**Instructions for the task**
From the entries that follow, report every line in which "window" occurs.

Dataset entries
************
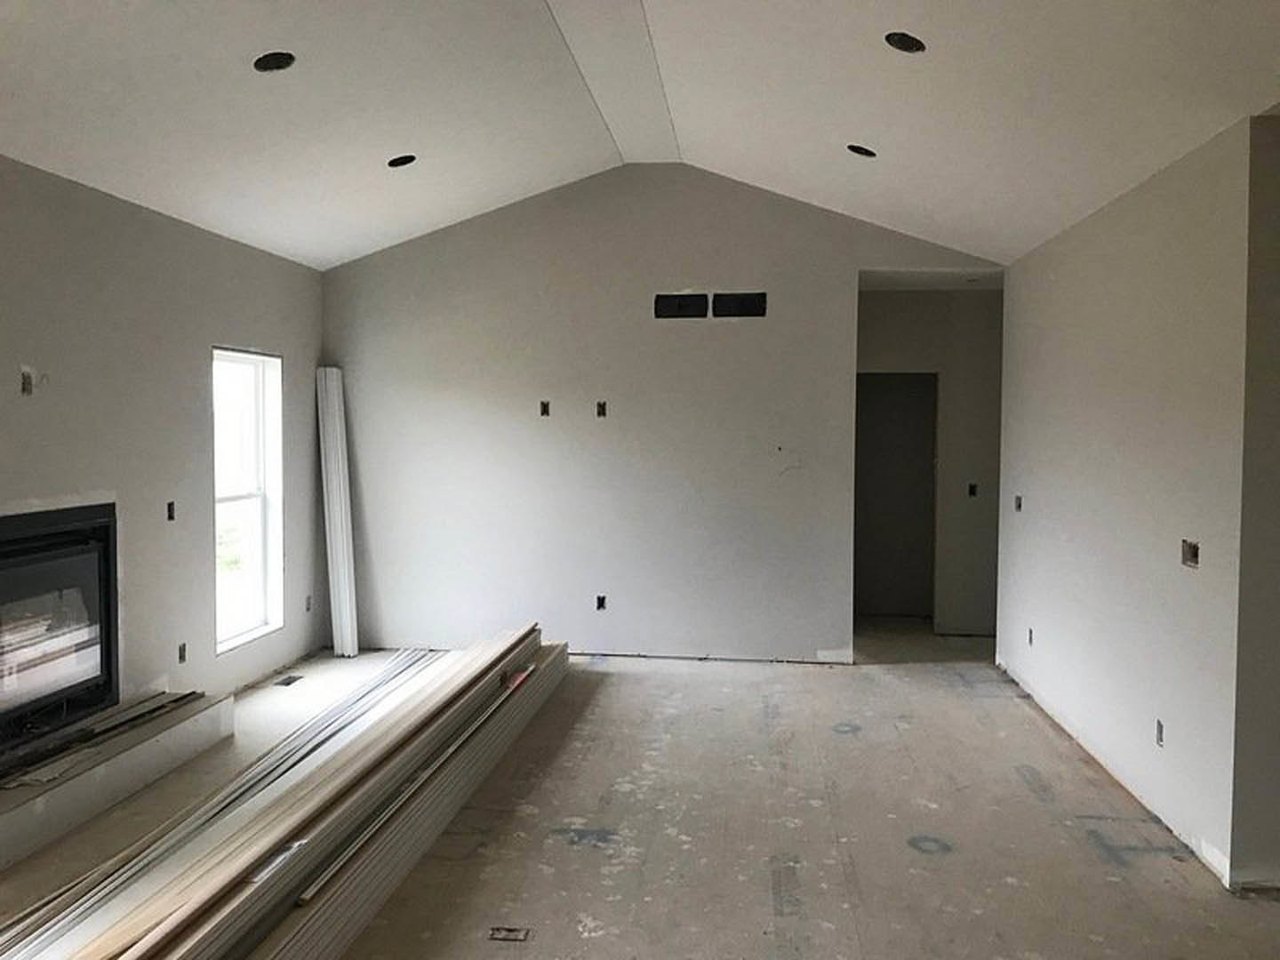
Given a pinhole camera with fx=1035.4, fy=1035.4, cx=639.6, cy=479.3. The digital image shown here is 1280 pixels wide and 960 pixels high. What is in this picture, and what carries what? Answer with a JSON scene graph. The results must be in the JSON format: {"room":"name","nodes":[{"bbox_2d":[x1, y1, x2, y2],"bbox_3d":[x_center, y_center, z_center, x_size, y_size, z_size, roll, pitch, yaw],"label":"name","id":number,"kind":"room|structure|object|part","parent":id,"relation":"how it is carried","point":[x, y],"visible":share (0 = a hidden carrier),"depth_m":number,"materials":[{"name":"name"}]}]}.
{"room":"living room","nodes":[
{"label":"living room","id":0,"kind":"room"},
{"bbox_2d":[0,152,327,727],"bbox_3d":[-2.770,0.066,3.011,0.169,2.694,8.694,1,2,6],"label":"left wall","id":1,"kind":"structure","parent":0,"point":[258,332],"depth_m":5.16,"materials":[{"name":"grey paint"}]},
{"bbox_2d":[18,366,35,395],"bbox_3d":[-2.522,-0.402,4.257,0.063,0.120,0.074,1,2,6],"label":"electrical box","id":2,"kind":"object","parent":1,"relation":"in","point":[25,383],"visible":0.86,"depth_m":4.25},
{"bbox_2d":[0,496,119,774],"bbox_3d":[-2.695,0.619,4.263,0.494,0.972,1.221,1,2,6],"label":"fireplace","id":3,"kind":"object","parent":1,"relation":"in","point":[14,544],"visible":0.98,"depth_m":4.48,"materials":[{"name":"black glass"}]},
{"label":"glass window","id":4,"kind":"part","parent":3,"relation":"part of","materials":[{"name":"glass"}]},
{"bbox_2d":[165,500,175,520],"bbox_3d":[-2.462,0.169,5.398,0.062,0.108,0.073,1,2,6],"label":"electrical box","id":5,"kind":"object","parent":1,"relation":"in","point":[171,517],"visible":0.88,"depth_m":5.40,"materials":[{"name":"black"}]},
{"bbox_2d":[176,641,187,663],"bbox_3d":[-2.436,0.922,5.488,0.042,0.105,0.072,1,2,6],"label":"electrical outlet","id":6,"kind":"object","parent":1,"relation":"in","point":[184,649],"visible":0.93,"depth_m":5.49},
{"bbox_2d":[211,348,284,654],"bbox_3d":[-2.413,0.117,6.206,0.132,1.754,0.894,1,2,6],"label":"window","id":7,"kind":"structure","parent":1,"relation":"in","point":[247,356],"depth_m":6.45,"materials":[{"name":"white glass"}]},
{"bbox_2d":[304,593,312,611],"bbox_3d":[-2.253,0.837,6.974,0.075,0.113,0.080,1,2,6],"label":"electrical outlet","id":8,"kind":"object","parent":1,"relation":"in","point":[308,609],"visible":0.84,"depth_m":6.97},
{"bbox_2d":[0,0,1279,270],"bbox_3d":[0.101,-1.650,3.368,6.744,0.624,8.557,1,2,6],"label":"ceiling","id":9,"kind":"structure","parent":0,"point":[865,127],"depth_m":4.44,"materials":[{"name":"white paint"}]},
{"bbox_2d":[252,50,295,72],"bbox_3d":[-1.380,-1.583,3.907,0.153,0.074,0.152,1,2,6],"label":"recessed light","id":10,"kind":"object","parent":9,"relation":"in","point":[268,63],"visible":0.86,"depth_m":3.92,"materials":[{"name":"black"}]},
{"bbox_2d":[386,152,416,168],"bbox_3d":[-1.240,-1.662,5.392,0.150,0.074,0.149,1,2,6],"label":"recessed light","id":11,"kind":"object","parent":9,"relation":"in","point":[409,160],"visible":0.89,"depth_m":5.40,"materials":[{"name":"black"}]},
{"bbox_2d":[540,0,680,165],"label":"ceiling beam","id":12,"kind":"structure","parent":9,"relation":"attached to","point":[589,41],"depth_m":5.26,"materials":[{"name":"white paint"}]},
{"bbox_2d":[846,143,877,158],"bbox_3d":[1.099,-1.632,5.130,0.154,0.073,0.150,1,2,6],"label":"recessed light","id":13,"kind":"object","parent":9,"relation":"in","point":[852,146],"visible":0.86,"depth_m":5.13,"materials":[{"name":"black"}]},
{"bbox_2d":[884,31,926,53],"bbox_3d":[0.942,-1.563,3.689,0.144,0.072,0.143,1,2,6],"label":"recessed light","id":14,"kind":"object","parent":9,"relation":"in","point":[910,44],"visible":0.88,"depth_m":3.70,"materials":[{"name":"black"}]},
{"bbox_2d":[0,623,1279,959],"bbox_3d":[0.668,1.463,3.482,7.616,0.120,10.258,1,2,6],"label":"floor","id":15,"kind":"structure","parent":0,"point":[632,684],"depth_m":4.05,"materials":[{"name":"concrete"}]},
{"bbox_2d":[0,691,232,871],"bbox_3d":[-2.397,1.256,4.242,0.473,0.185,1.926,1,2,6],"label":"hearth","id":16,"kind":"object","parent":15,"relation":"on","point":[160,743],"visible":0.84,"depth_m":4.28,"materials":[{"name":"white"}]},
{"bbox_2d":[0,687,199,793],"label":"trim boards","id":17,"kind":"object","parent":16,"relation":"on","point":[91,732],"visible":0.86,"depth_m":4.45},
{"bbox_2d":[0,625,570,959],"bbox_3d":[-1.192,1.217,4.156,1.290,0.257,4.877,1,2,6],"label":"lumber stack","id":18,"kind":"object","parent":15,"relation":"on","point":[200,945],"visible":0.97,"depth_m":3.57,"materials":[{"name":"white wood"}]},
{"bbox_2d":[272,673,303,687],"bbox_3d":[-2.165,1.243,6.364,0.136,0.014,0.244,1,2,6],"label":"floor vent","id":19,"kind":"object","parent":15,"relation":"in","point":[287,681],"visible":0.96,"depth_m":6.35,"materials":[{"name":"metal"}]},
{"bbox_2d":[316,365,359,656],"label":"trim board","id":20,"kind":"object","parent":15,"relation":"on","point":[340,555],"visible":0.96,"depth_m":7.13,"materials":[{"name":"white wood"}]},
{"bbox_2d":[488,925,530,942],"bbox_3d":[-0.405,1.408,3.206,0.126,0.013,0.100,1,2,6],"label":"floor vent","id":21,"kind":"object","parent":15,"relation":"in","point":[515,937],"visible":0.95,"depth_m":3.21,"materials":[{"name":"metal"}]},
{"bbox_2d":[321,163,1002,662],"bbox_3d":[0.137,-0.450,7.068,4.733,3.365,0.137,1,2,6],"label":"back wall","id":22,"kind":"structure","parent":0,"point":[854,264],"depth_m":7.03,"materials":[{"name":"grey paint"}]},
{"bbox_2d":[538,400,551,416],"bbox_3d":[-0.635,-0.467,6.906,0.075,0.112,0.079,1,2,6],"label":"electrical box","id":23,"kind":"object","parent":22,"relation":"in","point":[544,410],"visible":0.95,"depth_m":6.90,"materials":[{"name":"metal"}]},
{"bbox_2d":[594,593,607,610],"bbox_3d":[-0.268,0.839,7.047,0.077,0.110,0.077,1,2,6],"label":"electrical outlet","id":24,"kind":"object","parent":22,"relation":"in","point":[600,601],"visible":0.9,"depth_m":7.03,"materials":[{"name":"black"}]},
{"bbox_2d":[594,400,607,417],"bbox_3d":[-0.259,-0.462,6.914,0.076,0.116,0.081,1,2,6],"label":"electrical box","id":25,"kind":"object","parent":22,"relation":"in","point":[600,412],"visible":0.95,"depth_m":6.91,"materials":[{"name":"metal"}]},
{"bbox_2d":[653,292,710,318],"bbox_3d":[0.274,-1.135,6.816,0.371,0.158,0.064,1,2,6],"label":"wall vent","id":26,"kind":"object","parent":22,"relation":"in","point":[700,308],"visible":0.98,"depth_m":6.81,"materials":[{"name":"black"}]},
{"bbox_2d":[712,291,767,317],"bbox_3d":[0.651,-1.126,6.737,0.367,0.157,0.059,1,2,6],"label":"opening","id":27,"kind":"object","parent":22,"relation":"in","point":[730,300],"visible":0.98,"depth_m":6.73,"materials":[{"name":"black metal"}]},
{"bbox_2d":[855,283,1004,639],"bbox_3d":[2.247,-0.131,7.951,1.726,2.630,0.276,1,2,6],"label":"hallway wall","id":28,"kind":"structure","parent":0,"point":[913,316],"depth_m":7.90,"materials":[{"name":"paint"}]},
{"bbox_2d":[854,372,939,621],"bbox_3d":[1.995,0.158,8.288,0.968,2.085,0.550,1,2,6],"label":"doorway","id":29,"kind":"object","parent":28,"relation":"in","point":[913,466],"visible":0.63,"depth_m":8.40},
{"bbox_2d":[967,481,978,496],"bbox_3d":[2.483,0.085,7.743,0.082,0.112,0.081,1,2,6],"label":"electrical box","id":30,"kind":"object","parent":28,"relation":"in","point":[971,488],"visible":0.81,"depth_m":7.73,"materials":[{"name":"black"}]},
{"bbox_2d":[994,112,1269,892],"bbox_3d":[2.261,0.031,5.107,0.146,2.660,2.996,1,2,6],"label":"right wall","id":31,"kind":"structure","parent":0,"point":[1043,499],"depth_m":4.27,"materials":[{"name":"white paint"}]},
{"bbox_2d":[1013,494,1023,511],"bbox_3d":[2.337,0.147,6.362,0.073,0.107,0.093,1,2,6],"label":"electrical box","id":32,"kind":"object","parent":31,"relation":"in","point":[1019,507],"visible":0.83,"depth_m":6.38,"materials":[{"name":"metal"}]},
{"bbox_2d":[1025,626,1034,646],"bbox_3d":[2.303,0.923,6.058,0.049,0.107,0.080,1,2,6],"label":"electrical outlet","id":33,"kind":"object","parent":31,"relation":"in","point":[1029,638],"visible":0.79,"depth_m":6.07,"materials":[{"name":"black"}]},
{"bbox_2d":[1153,719,1164,746],"bbox_3d":[2.093,1.021,4.157,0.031,0.102,0.072,1,2,6],"label":"electrical outlet","id":34,"kind":"object","parent":31,"relation":"in","point":[1159,730],"visible":0.83,"depth_m":4.16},
{"bbox_2d":[1180,538,1199,568],"bbox_3d":[2.084,0.284,3.896,0.063,0.106,0.115,1,2,6],"label":"electrical box","id":35,"kind":"object","parent":31,"relation":"in","point":[1186,555],"visible":0.79,"depth_m":3.92,"materials":[{"name":"metal"}]},
{"bbox_2d":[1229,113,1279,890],"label":"wall","id":36,"kind":"structure","parent":0,"point":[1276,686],"depth_m":3.50,"materials":[{"name":"paint"}]}
]}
************
**Your solution**
{"label":"glass window","id":4,"kind":"part","parent":3,"relation":"part of","materials":[{"name":"glass"}]},
{"bbox_2d":[211,348,284,654],"bbox_3d":[-2.413,0.117,6.206,0.132,1.754,0.894,1,2,6],"label":"window","id":7,"kind":"structure","parent":1,"relation":"in","point":[247,356],"depth_m":6.45,"materials":[{"name":"white glass"}]},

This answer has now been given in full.